TASK DETAILS:
Return all the entries exactly, keeping pictures out.

SUPPLIED ENTRIES:
○ ○ ○

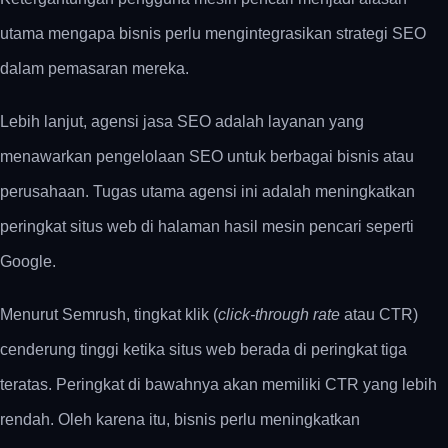
utama mengapa bisnis perlu mengintegrasikan strategi SEO
dalam pemasaran mereka.
Lebih lanjut, agensi jasa SEO adalah layanan yang
menawarkan pengelolaan SEO untuk berbagai bisnis atau
perusahaan. Tugas utama agensi ini adalah meningkatkan
peringkat situs web di halaman hasil mesin pencari seperti
Google.
Menurut Semrush, tingkat klik (
click-through rate
atau CTR)
cenderung tinggi ketika situs web berada di peringkat tiga
teratas. Peringkat di bawahnya akan memiliki CTR yang lebih
rendah. Oleh karena itu, bisnis perlu meningkatkan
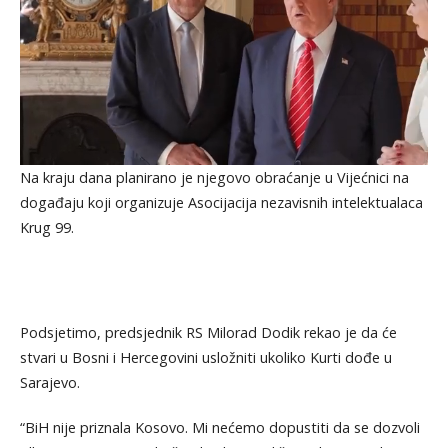
Na kraju dana planirano je njegovo obraćanje u Vijećnici na
događaju koji organizuje Asocijacija nezavisnih intelektualaca
Krug 99.
Podsjetimo, predsjednik RS Milorad Dodik rekao je da će
stvari u Bosni i Hercegovini usložniti ukoliko Kurti dođe u
Sarajevo.
“BiH nije priznala Kosovo. Mi nećemo dopustiti da se dozvoli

○ ○ ○

ANSWER BOX:
utama mengapa bisnis perlu mengintegrasikan strategi SEO
dalam pemasaran mereka.
Lebih lanjut, agensi jasa SEO adalah layanan yang
menawarkan pengelolaan SEO untuk berbagai bisnis atau
perusahaan. Tugas utama agensi ini adalah meningkatkan
peringkat situs web di halaman hasil mesin pencari seperti
Google.
Menurut Semrush, tingkat klik (
click-through rate
atau CTR)
cenderung tinggi ketika situs web berada di peringkat tiga
teratas. Peringkat di bawahnya akan memiliki CTR yang lebih
rendah. Oleh karena itu, bisnis perlu meningkatkan
Na kraju dana planirano je njegovo obraćanje u Vijećnici na
događaju koji organizuje Asocijacija nezavisnih intelektualaca
Krug 99.
Podsjetimo, predsjednik RS Milorad Dodik rekao je da će
stvari u Bosni i Hercegovini usložniti ukoliko Kurti dođe u
Sarajevo.
“BiH nije priznala Kosovo. Mi nećemo dopustiti da se dozvoli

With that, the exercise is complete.